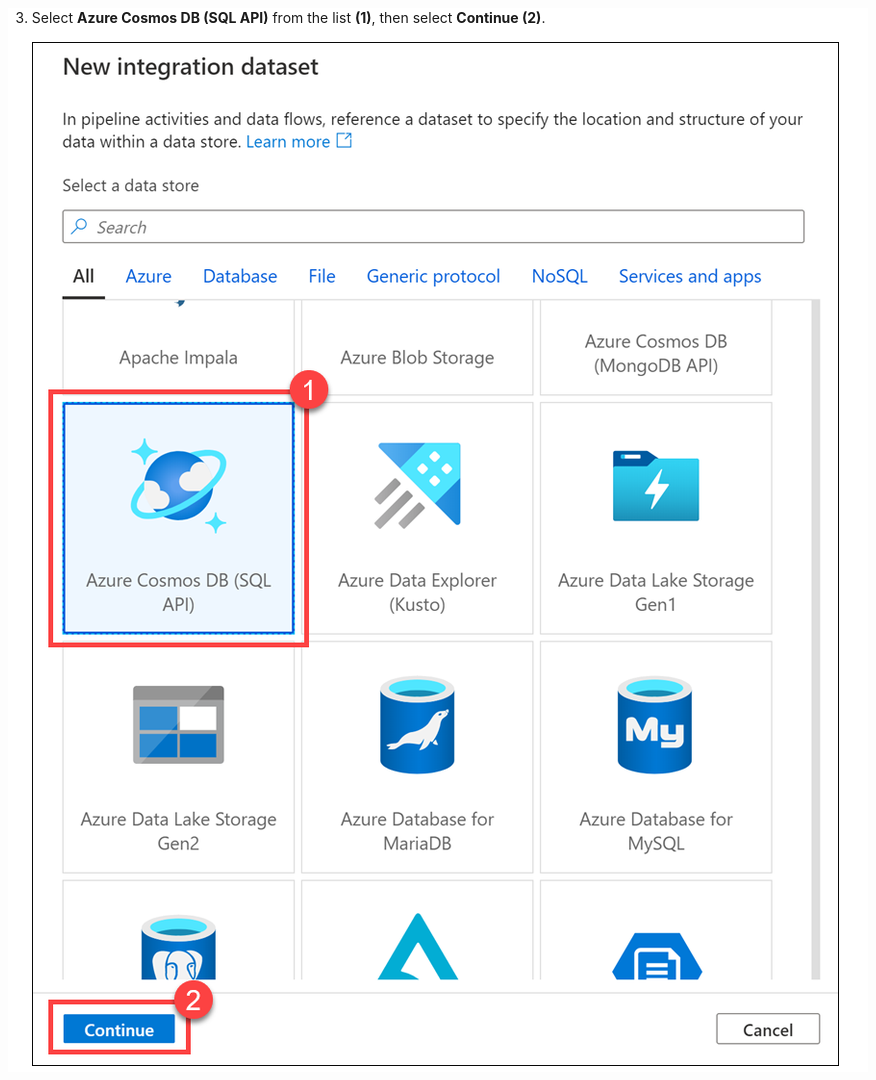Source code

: 3. Select **Azure Cosmos DB (SQL API)** from the list **(1)**, then select **Continue (2)**.

    ![The Azure Cosmos DB SQL API option is highlighted.](media/new-cosmos-db-dataset.png "Integration dataset")
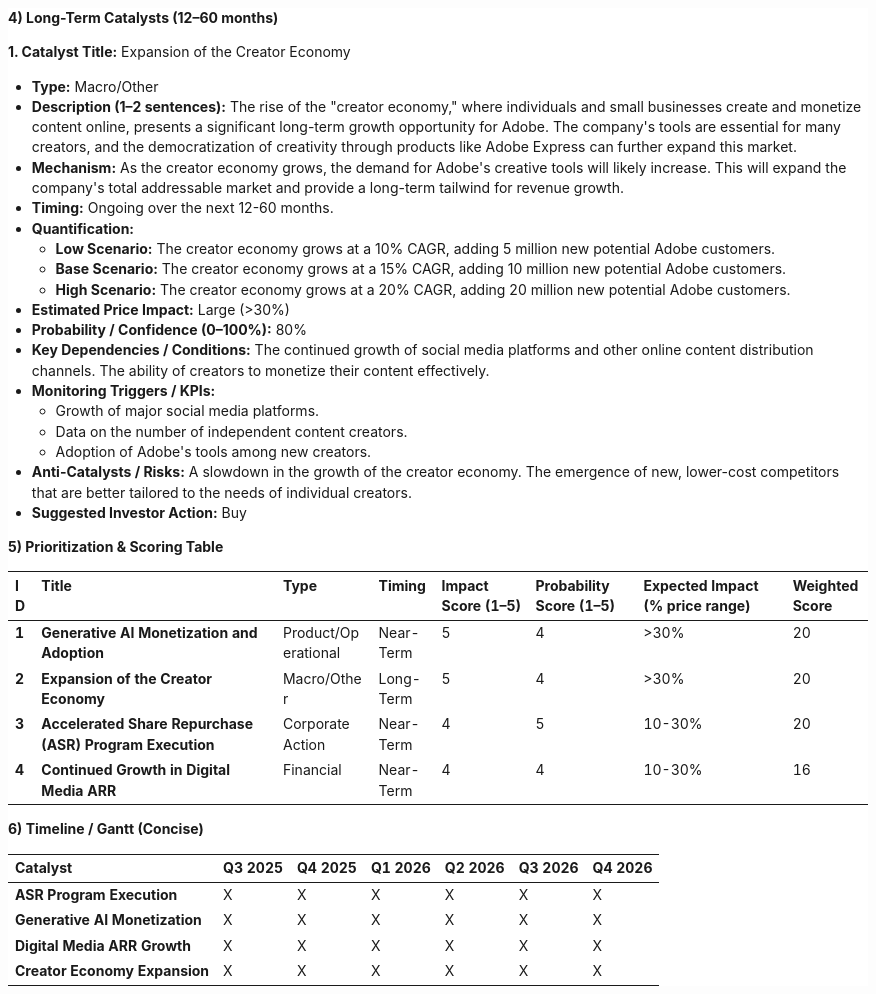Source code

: **4) Long-Term Catalysts (12–60 months)**

**1. Catalyst Title:** Expansion of the Creator Economy
*   **Type:** Macro/Other
*   **Description (1–2 sentences):** The rise of the "creator economy," where individuals and small businesses create and monetize content online, presents a significant long-term growth opportunity for Adobe. The company's tools are essential for many creators, and the democratization of creativity through products like Adobe Express can further expand this market.
*   **Mechanism:** As the creator economy grows, the demand for Adobe's creative tools will likely increase. This will expand the company's total addressable market and provide a long-term tailwind for revenue growth.
*   **Timing:** Ongoing over the next 12-60 months.
*   **Quantification:**
    *   **Low Scenario:** The creator economy grows at a 10% CAGR, adding 5 million new potential Adobe customers.
    *   **Base Scenario:** The creator economy grows at a 15% CAGR, adding 10 million new potential Adobe customers.
    *   **High Scenario:** The creator economy grows at a 20% CAGR, adding 20 million new potential Adobe customers.
*   **Estimated Price Impact:** Large (>30%)
*   **Probability / Confidence (0–100%):** 80%
*   **Key Dependencies / Conditions:** The continued growth of social media platforms and other online content distribution channels. The ability of creators to monetize their content effectively.
*   **Monitoring Triggers / KPIs:**
    *   Growth of major social media platforms.
    *   Data on the number of independent content creators.
    *   Adoption of Adobe's tools among new creators.
*   **Anti-Catalysts / Risks:** A slowdown in the growth of the creator economy. The emergence of new, lower-cost competitors that are better tailored to the needs of individual creators.
*   **Suggested Investor Action:** Buy

**5) Prioritization & Scoring Table**

| ID | Title | Type | Timing | Impact Score (1–5) | Probability Score (1–5) | Expected Impact (% price range) | Weighted Score |
| :- | :--- | :--- | :--- | :--- | :--- | :--- | :--- |
| **1** | **Generative AI Monetization and Adoption** | Product/Operational | Near-Term | 5 | 4 | >30% | 20 |
| **2** | **Expansion of the Creator Economy** | Macro/Other | Long-Term | 5 | 4 | >30% | 20 |
| **3** | **Accelerated Share Repurchase (ASR) Program Execution** | Corporate Action | Near-Term | 4 | 5 | 10-30% | 20 |
| **4** | **Continued Growth in Digital Media ARR** | Financial | Near-Term | 4 | 4 | 10-30% | 16 |

**6) Timeline / Gantt (Concise)**

| Catalyst | Q3 2025 | Q4 2025 | Q1 2026 | Q2 2026 | Q3 2026 | Q4 2026 |
| :--- | :--- | :--- | :--- | :--- | :--- | :--- |
| **ASR Program Execution** | X | X | X | X | X | X |
| **Generative AI Monetization** | X | X | X | X | X | X |
| **Digital Media ARR Growth** | X | X | X | X | X | X |
| **Creator Economy Expansion** | X | X | X | X | X | X |
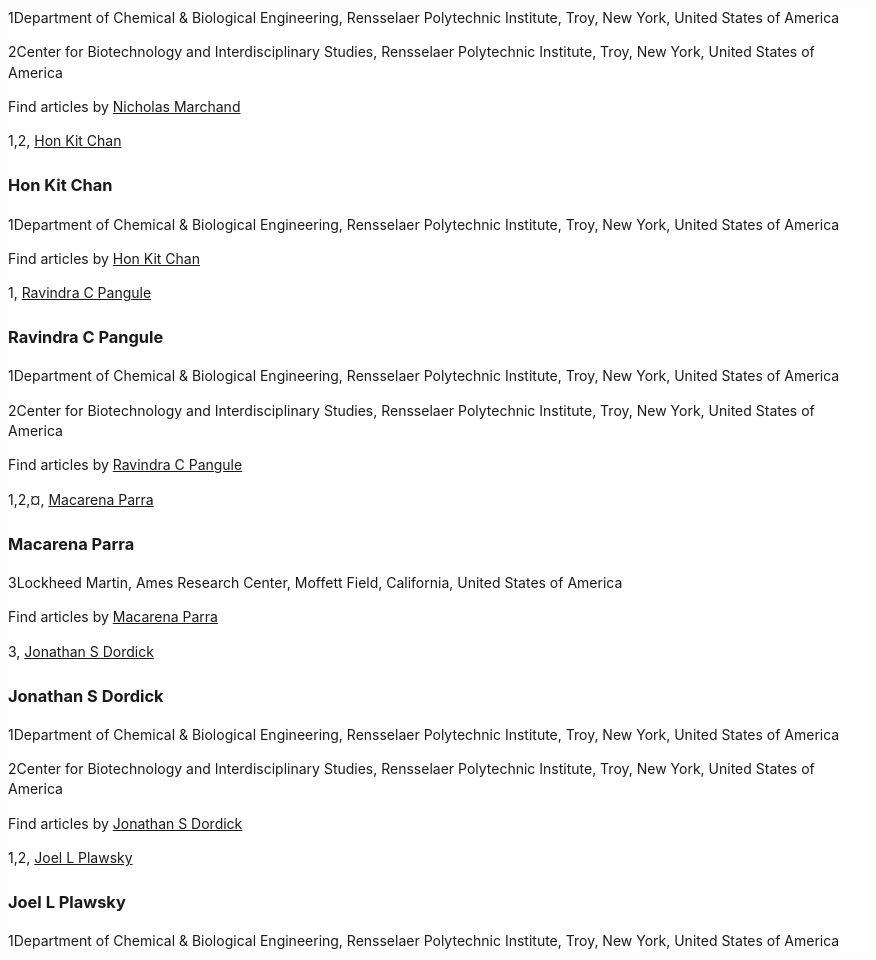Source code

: 1Department of Chemical & Biological Engineering, Rensselaer Polytechnic Institute, Troy, New York, United States of America

2Center for Biotechnology and Interdisciplinary Studies, Rensselaer Polytechnic Institute, Troy, New York, United States of America

Find articles by [Nicholas Marchand](https://pubmed.ncbi.nlm.nih.gov/?term=%22Marchand%20N%22%5BAuthor%5D)

1,2, [Hon Kit Chan](https://pubmed.ncbi.nlm.nih.gov/?term=%22Chan%20HK%22%5BAuthor%5D)

### Hon Kit Chan

1Department of Chemical & Biological Engineering, Rensselaer Polytechnic Institute, Troy, New York, United States of America

Find articles by [Hon Kit Chan](https://pubmed.ncbi.nlm.nih.gov/?term=%22Chan%20HK%22%5BAuthor%5D)

1, [Ravindra C Pangule](https://pubmed.ncbi.nlm.nih.gov/?term=%22Pangule%20RC%22%5BAuthor%5D)

### Ravindra C Pangule

1Department of Chemical & Biological Engineering, Rensselaer Polytechnic Institute, Troy, New York, United States of America

2Center for Biotechnology and Interdisciplinary Studies, Rensselaer Polytechnic Institute, Troy, New York, United States of America

Find articles by [Ravindra C Pangule](https://pubmed.ncbi.nlm.nih.gov/?term=%22Pangule%20RC%22%5BAuthor%5D)

1,2,¤, [Macarena Parra](https://pubmed.ncbi.nlm.nih.gov/?term=%22Parra%20M%22%5BAuthor%5D)

### Macarena Parra

3Lockheed Martin, Ames Research Center, Moffett Field, California, United States of America

Find articles by [Macarena Parra](https://pubmed.ncbi.nlm.nih.gov/?term=%22Parra%20M%22%5BAuthor%5D)

3, [Jonathan S Dordick](https://pubmed.ncbi.nlm.nih.gov/?term=%22Dordick%20JS%22%5BAuthor%5D)

### Jonathan S Dordick

1Department of Chemical & Biological Engineering, Rensselaer Polytechnic Institute, Troy, New York, United States of America

2Center for Biotechnology and Interdisciplinary Studies, Rensselaer Polytechnic Institute, Troy, New York, United States of America

Find articles by [Jonathan S Dordick](https://pubmed.ncbi.nlm.nih.gov/?term=%22Dordick%20JS%22%5BAuthor%5D)

1,2, [Joel L Plawsky](https://pubmed.ncbi.nlm.nih.gov/?term=%22Plawsky%20JL%22%5BAuthor%5D)

### Joel L Plawsky

1Department of Chemical & Biological Engineering, Rensselaer Polytechnic Institute, Troy, New York, United States of America
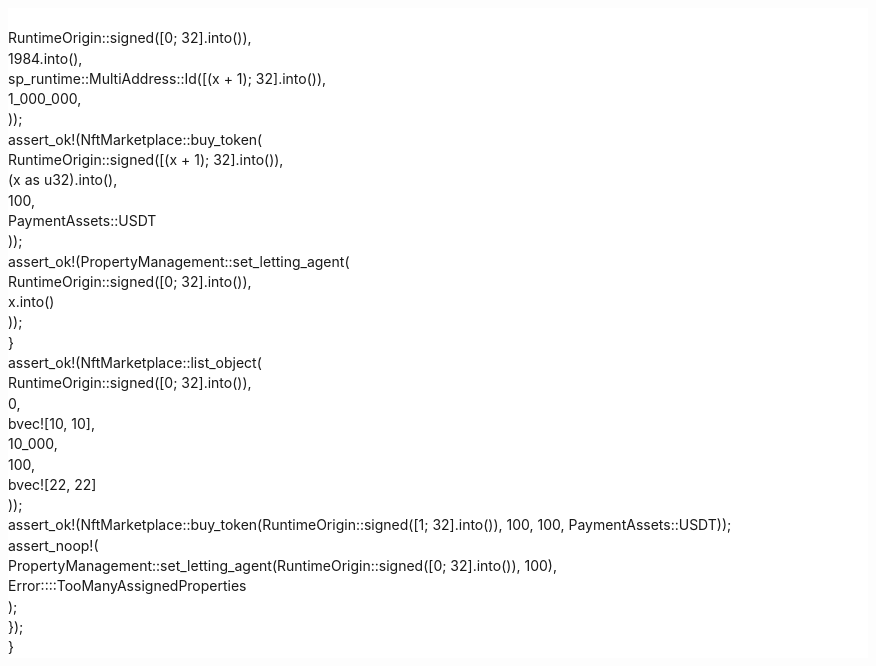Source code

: \
RuntimeOrigin::signed(\[0; 32].into()),
\
1984.into(),
\
sp\_runtime::MultiAddress::Id(\[(x + 1); 32].into()),
\
1\_000\_000,
\
));
\
assert\_ok!(NftMarketplace::buy\_token(
\
RuntimeOrigin::signed(\[(x + 1); 32].into()),
\
(x as u32).into(),
\
100,
\
PaymentAssets::USDT
\
));
\
assert\_ok!(PropertyManagement::set\_letting\_agent(
\
RuntimeOrigin::signed(\[0; 32].into()),
\
x.into()
\
));
\
}
\
assert\_ok!(NftMarketplace::list\_object(
\
RuntimeOrigin::signed(\[0; 32].into()),
\
0,
\
bvec!\[10, 10],
\
10\_000,
\
100,
\
bvec!\[22, 22]
\
));
\
assert\_ok!(NftMarketplace::buy\_token(RuntimeOrigin::signed(\[1; 32].into()), 100, 100, PaymentAssets::USDT));
\
assert\_noop!(
\
PropertyManagement::set\_letting\_agent(RuntimeOrigin::signed(\[0; 32].into()), 100),
\
Error::::TooManyAssignedProperties
\
);
\
});
\
}
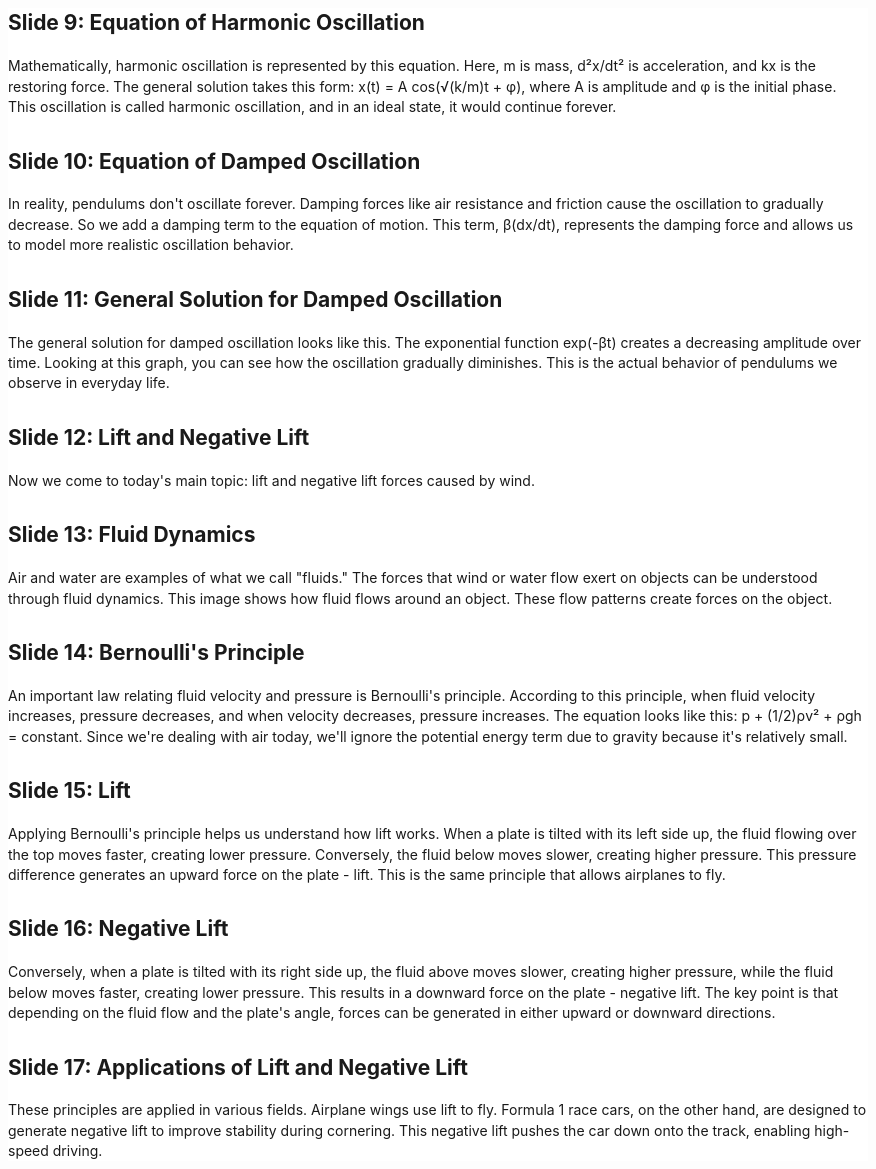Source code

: ## Slide 9: Equation of Harmonic Oscillation
Mathematically, harmonic oscillation is represented by this equation. Here, m is mass, d²x/dt² is acceleration, and kx is the restoring force. The general solution takes this form: x(t) = A cos(√(k/m)t + φ), where A is amplitude and φ is the initial phase. This oscillation is called harmonic oscillation, and in an ideal state, it would continue forever.

## Slide 10: Equation of Damped Oscillation
In reality, pendulums don't oscillate forever. Damping forces like air resistance and friction cause the oscillation to gradually decrease. So we add a damping term to the equation of motion. This term, β(dx/dt), represents the damping force and allows us to model more realistic oscillation behavior.

## Slide 11: General Solution for Damped Oscillation
The general solution for damped oscillation looks like this. The exponential function exp(-βt) creates a decreasing amplitude over time. Looking at this graph, you can see how the oscillation gradually diminishes. This is the actual behavior of pendulums we observe in everyday life.

## Slide 12: Lift and Negative Lift
Now we come to today's main topic: lift and negative lift forces caused by wind.

## Slide 13: Fluid Dynamics
Air and water are examples of what we call "fluids." The forces that wind or water flow exert on objects can be understood through fluid dynamics. This image shows how fluid flows around an object. These flow patterns create forces on the object.

## Slide 14: Bernoulli's Principle
An important law relating fluid velocity and pressure is Bernoulli's principle. According to this principle, when fluid velocity increases, pressure decreases, and when velocity decreases, pressure increases. The equation looks like this: p + (1/2)ρv² + ρgh = constant. Since we're dealing with air today, we'll ignore the potential energy term due to gravity because it's relatively small.

## Slide 15: Lift
Applying Bernoulli's principle helps us understand how lift works. When a plate is tilted with its left side up, the fluid flowing over the top moves faster, creating lower pressure. Conversely, the fluid below moves slower, creating higher pressure. This pressure difference generates an upward force on the plate - lift. This is the same principle that allows airplanes to fly.

## Slide 16: Negative Lift
Conversely, when a plate is tilted with its right side up, the fluid above moves slower, creating higher pressure, while the fluid below moves faster, creating lower pressure. This results in a downward force on the plate - negative lift. The key point is that depending on the fluid flow and the plate's angle, forces can be generated in either upward or downward directions.

## Slide 17: Applications of Lift and Negative Lift
These principles are applied in various fields. Airplane wings use lift to fly. Formula 1 race cars, on the other hand, are designed to generate negative lift to improve stability during cornering. This negative lift pushes the car down onto the track, enabling high-speed driving.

* _Task prompt_
Return exactly, and only, the lines above starting at the line that contains "Find articles by [Macarena" and ending at the line that contains "Find articles by [Jonathan".

* _Response_
Find articles by [Macarena Parra](https://pubmed.ncbi.nlm.nih.gov/?term=%22Parra%20M%22%5BAuthor%5D)

3, [Jonathan S Dordick](https://pubmed.ncbi.nlm.nih.gov/?term=%22Dordick%20JS%22%5BAuthor%5D)

### Jonathan S Dordick

1Department of Chemical & Biological Engineering, Rensselaer Polytechnic Institute, Troy, New York, United States of America

2Center for Biotechnology and Interdisciplinary Studies, Rensselaer Polytechnic Institute, Troy, New York, United States of America

Find articles by [Jonathan S Dordick](https://pubmed.ncbi.nlm.nih.gov/?term=%22Dordick%20JS%22%5BAuthor%5D)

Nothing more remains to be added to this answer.